The article discusses the Community Eligibility Provision (CEP), which allows all students at a school to receive free breakfasts and lunches when 25 percent of students would qualify automatically based on their participation in certain government assistance programs. According to the US Department of Agriculture’s website, CEP is a non-pricing meal service option for schools and school districts in low-income areas.

“CEP allows the nation’s highest poverty schools and districts to serve breakfast and lunch at no cost to all enrolled students without collecting household applications,” the department writes. “Instead, schools that adopt CEP are reimbursed using a formula based on the percentage of students categorically eligible for free meals based on their participation in other specific means-tested programs, such as the Supplemental Nutrition Assistance Program (SNAP) and Temporary Assistance for Needy Families (TANF).”

However, although President-elect Donald Trump has not introduced any specific policy initiatives in K-12 education, some conservative policy experts have called for eliminating the CEP, particularly those experts who co-wrote Project 2025.
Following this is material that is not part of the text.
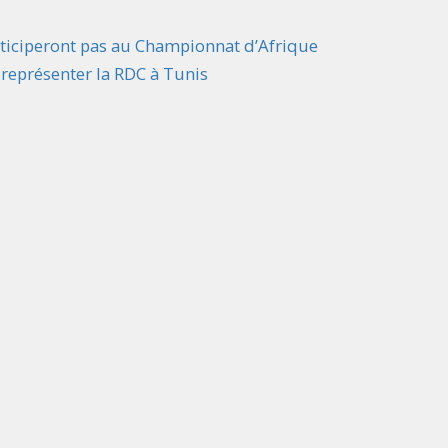
rticiperont pas au Championnat d’Afrique
représenter la RDC à Tunis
“Federal school meals should be focused on children in need, and any efforts to expand student eligibility for federal school meals to include all K–12 students should be soundly rejected,” Project 2025 says. “Such expansion would allow an inefficient, wasteful program to grow, magnifying the amount of wasted taxpayer resources.”

Some experts feel that the CEP could better reach out to high-need students. They worry that it also benefits students and families who might not need it, which could lead to unnecessary tax dollars being spent.

Although Mr Trump has distanced himself from Project 2025, several contributors to the 900-page strategy plan have been given important posts in his incoming administration.

About half of the nation’s 100,000 public schools participating in the National School Lunch Program provide free meals for all their students through the CEP or state law. The eligibility rate was initially set at 40 percent, but a rule from the Biden administration lowered it to 25 percent in September 2023.

The article only speculates about what might happen to the CEP; it does not cite any sources in the incoming Trump administration or provide any specific policy direction. For example, it notes that Mr Trump’s choice of agriculture secretary, Brooke Rollins, has yet to state a position on the CEP.